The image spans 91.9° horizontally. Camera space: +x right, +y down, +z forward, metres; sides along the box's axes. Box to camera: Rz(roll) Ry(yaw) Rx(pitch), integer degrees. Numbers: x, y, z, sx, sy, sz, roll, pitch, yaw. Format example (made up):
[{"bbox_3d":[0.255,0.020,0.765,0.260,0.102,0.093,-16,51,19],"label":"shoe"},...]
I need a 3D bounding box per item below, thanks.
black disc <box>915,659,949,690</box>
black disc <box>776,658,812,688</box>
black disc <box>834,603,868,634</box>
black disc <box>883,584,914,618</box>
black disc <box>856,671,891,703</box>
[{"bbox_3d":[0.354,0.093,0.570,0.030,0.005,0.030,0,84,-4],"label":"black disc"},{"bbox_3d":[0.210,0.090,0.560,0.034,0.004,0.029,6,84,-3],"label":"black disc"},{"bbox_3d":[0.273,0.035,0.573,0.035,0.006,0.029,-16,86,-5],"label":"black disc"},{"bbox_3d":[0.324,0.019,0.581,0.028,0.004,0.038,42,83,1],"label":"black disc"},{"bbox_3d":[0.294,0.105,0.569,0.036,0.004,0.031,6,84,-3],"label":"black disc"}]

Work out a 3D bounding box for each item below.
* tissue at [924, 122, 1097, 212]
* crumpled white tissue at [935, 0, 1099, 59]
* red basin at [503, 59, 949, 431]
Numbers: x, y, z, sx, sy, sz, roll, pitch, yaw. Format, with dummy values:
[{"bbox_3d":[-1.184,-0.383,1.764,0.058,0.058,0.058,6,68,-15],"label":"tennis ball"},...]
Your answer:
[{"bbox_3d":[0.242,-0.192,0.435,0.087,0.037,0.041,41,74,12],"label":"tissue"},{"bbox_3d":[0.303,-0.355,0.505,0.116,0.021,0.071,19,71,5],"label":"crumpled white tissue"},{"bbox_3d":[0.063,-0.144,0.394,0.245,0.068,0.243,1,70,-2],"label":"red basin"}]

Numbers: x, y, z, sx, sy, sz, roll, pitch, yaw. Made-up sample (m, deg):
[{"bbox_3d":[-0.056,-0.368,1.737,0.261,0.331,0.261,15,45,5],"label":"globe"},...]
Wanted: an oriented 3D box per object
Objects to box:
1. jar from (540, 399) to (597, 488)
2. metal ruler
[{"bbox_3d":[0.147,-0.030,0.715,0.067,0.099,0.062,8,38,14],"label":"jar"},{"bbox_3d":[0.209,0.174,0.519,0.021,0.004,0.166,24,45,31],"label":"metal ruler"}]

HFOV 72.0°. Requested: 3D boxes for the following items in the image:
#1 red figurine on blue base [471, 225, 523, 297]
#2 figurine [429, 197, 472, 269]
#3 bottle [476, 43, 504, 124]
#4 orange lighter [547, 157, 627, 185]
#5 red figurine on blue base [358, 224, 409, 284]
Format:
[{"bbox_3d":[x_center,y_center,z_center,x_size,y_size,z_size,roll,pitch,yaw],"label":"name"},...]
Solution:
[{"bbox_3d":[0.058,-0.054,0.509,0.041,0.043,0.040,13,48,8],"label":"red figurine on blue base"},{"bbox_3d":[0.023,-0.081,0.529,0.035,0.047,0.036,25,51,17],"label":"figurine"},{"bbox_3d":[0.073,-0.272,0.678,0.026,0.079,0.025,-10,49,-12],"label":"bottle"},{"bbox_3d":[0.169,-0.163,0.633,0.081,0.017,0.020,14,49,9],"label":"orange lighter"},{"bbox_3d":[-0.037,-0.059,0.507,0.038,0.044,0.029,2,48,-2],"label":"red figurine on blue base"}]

• _REQUIRED WORK_
The full set of entries should be transcribed exactly.

• _OUTPUT BELOW_
The image spans 91.9° horizontally. Camera space: +x right, +y down, +z forward, metres; sides along the box's axes. Box to camera: Rz(roll) Ry(yaw) Rx(pitch), integer degrees. Numbers: x, y, z, sx, sy, sz, roll, pitch, yaw. Format example (made up):
[{"bbox_3d":[0.255,0.020,0.765,0.260,0.102,0.093,-16,51,19],"label":"shoe"},...]
I need a 3D bounding box per item below, thanks.
black disc <box>915,659,949,690</box>
black disc <box>776,658,812,688</box>
black disc <box>834,603,868,634</box>
black disc <box>883,584,914,618</box>
black disc <box>856,671,891,703</box>
[{"bbox_3d":[0.354,0.093,0.570,0.030,0.005,0.030,0,84,-4],"label":"black disc"},{"bbox_3d":[0.210,0.090,0.560,0.034,0.004,0.029,6,84,-3],"label":"black disc"},{"bbox_3d":[0.273,0.035,0.573,0.035,0.006,0.029,-16,86,-5],"label":"black disc"},{"bbox_3d":[0.324,0.019,0.581,0.028,0.004,0.038,42,83,1],"label":"black disc"},{"bbox_3d":[0.294,0.105,0.569,0.036,0.004,0.031,6,84,-3],"label":"black disc"}]

Work out a 3D bounding box for each item below.
* tissue at [924, 122, 1097, 212]
* crumpled white tissue at [935, 0, 1099, 59]
* red basin at [503, 59, 949, 431]
Numbers: x, y, z, sx, sy, sz, roll, pitch, yaw. Format, with dummy values:
[{"bbox_3d":[-1.184,-0.383,1.764,0.058,0.058,0.058,6,68,-15],"label":"tennis ball"},...]
Your answer:
[{"bbox_3d":[0.242,-0.192,0.435,0.087,0.037,0.041,41,74,12],"label":"tissue"},{"bbox_3d":[0.303,-0.355,0.505,0.116,0.021,0.071,19,71,5],"label":"crumpled white tissue"},{"bbox_3d":[0.063,-0.144,0.394,0.245,0.068,0.243,1,70,-2],"label":"red basin"}]

Numbers: x, y, z, sx, sy, sz, roll, pitch, yaw. Made-up sample (m, deg):
[{"bbox_3d":[-0.056,-0.368,1.737,0.261,0.331,0.261,15,45,5],"label":"globe"},...]
Wanted: an oriented 3D box per object
Objects to box:
1. jar from (540, 399) to (597, 488)
2. metal ruler
[{"bbox_3d":[0.147,-0.030,0.715,0.067,0.099,0.062,8,38,14],"label":"jar"},{"bbox_3d":[0.209,0.174,0.519,0.021,0.004,0.166,24,45,31],"label":"metal ruler"}]

HFOV 72.0°. Requested: 3D boxes for the following items in the image:
#1 red figurine on blue base [471, 225, 523, 297]
#2 figurine [429, 197, 472, 269]
#3 bottle [476, 43, 504, 124]
#4 orange lighter [547, 157, 627, 185]
#5 red figurine on blue base [358, 224, 409, 284]
Format:
[{"bbox_3d":[x_center,y_center,z_center,x_size,y_size,z_size,roll,pitch,yaw],"label":"name"},...]
Solution:
[{"bbox_3d":[0.058,-0.054,0.509,0.041,0.043,0.040,13,48,8],"label":"red figurine on blue base"},{"bbox_3d":[0.023,-0.081,0.529,0.035,0.047,0.036,25,51,17],"label":"figurine"},{"bbox_3d":[0.073,-0.272,0.678,0.026,0.079,0.025,-10,49,-12],"label":"bottle"},{"bbox_3d":[0.169,-0.163,0.633,0.081,0.017,0.020,14,49,9],"label":"orange lighter"},{"bbox_3d":[-0.037,-0.059,0.507,0.038,0.044,0.029,2,48,-2],"label":"red figurine on blue base"}]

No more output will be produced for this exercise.